LOL> Just reach your frigin hand in there and snag it up. they ain't gonna bite ya. LOL


----------



## bigboi (May 3, 2006)

Check your petstore in the reptile section the usaully have feeding tweezers :nod:


----------



## Hater (Apr 21, 2006)

Local Pet shop.

Hater


----------



## Zip (Apr 17, 2005)

I got mine at the lfs - it beats getting your whole arm wet just to take a little scrap out. The only other place I've seen something similar was at a drugstore (Walgreens)..... it was sold as an aid to elderly people to reach things high on shelves, or if you were wheelchair-bound.

Just did a search and found this slight modification







............

http://www.robotgroup.net/index.cgi/GopherGripper


----------



## itstheiceman (Oct 5, 2006)

stick your hand in the tank, those things will never bite you, i take my left overs out all the time with my hands and i got 5 in my 35g


----------



## oldnavycb (Aug 27, 2003)

Check cvs or any drugstore i kno i seen them there before


----------



## mike123 (Jul 17, 2006)

i always use my hand to take out left over food, my p's usually swim away from my hand when i stick it in there, im still waiting for the day when they bite me.


----------



## Dr. Giggles (Oct 18, 2003)




----------



## ChilDawg (Apr 30, 2006)

While I applaud the onions on some of you for recommending (with experience) that the OP reaches in with hands to take out the uneaten food, do keep a few things in mind.
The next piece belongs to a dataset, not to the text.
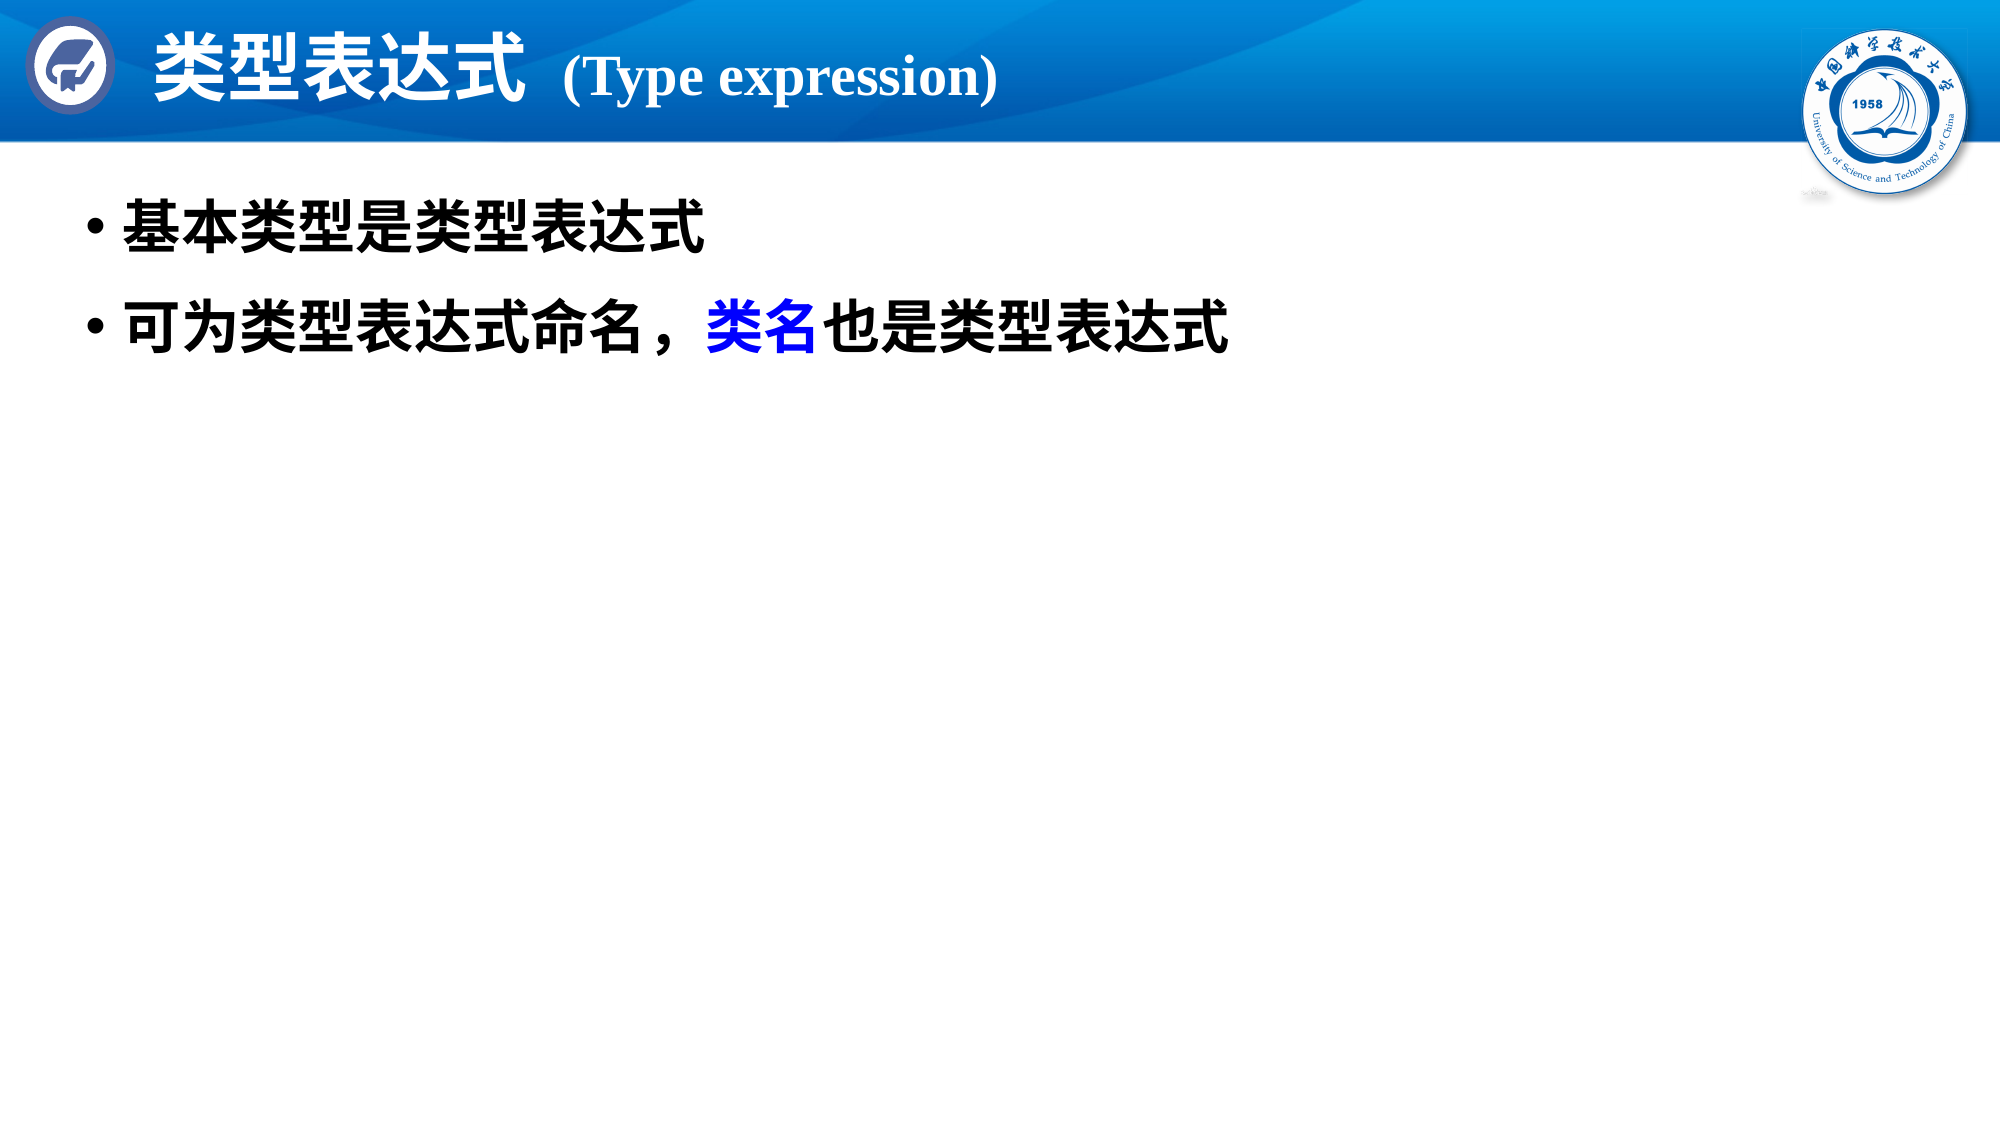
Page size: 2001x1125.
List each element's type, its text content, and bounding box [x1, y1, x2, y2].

picture [0, 0, 2000, 204]
list 基本类型是类型表达式 可为类型表达式命名，类名也是类型表达式 [70, 172, 1911, 1031]
title 类型表达式 (Type expression) [137, 10, 1707, 132]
1.) Ps do bite, especially if they feel they are cornered or if they can smell blood.

2.) P bites hurt. You can see some pictures of the carnage around this forum.

3.) Fish tank granuloma can occur if you stick your arm in a tank (especially with an open sore)...people with compromised immune systems or open wounds should always wear gloves when sticking their hands in a tank.

4.) There is a possibility of soap residue remaining on the human hands or arm. This is deleterious to fish health...always rinse your arm really well before sticking it in the tank if you feel you must or if you know there's a possibility of said residue being there.

5.) Did I mention that Ps bite and it can hurt?


----------



## the REASON (Jun 18, 2006)

to the rescue.


----------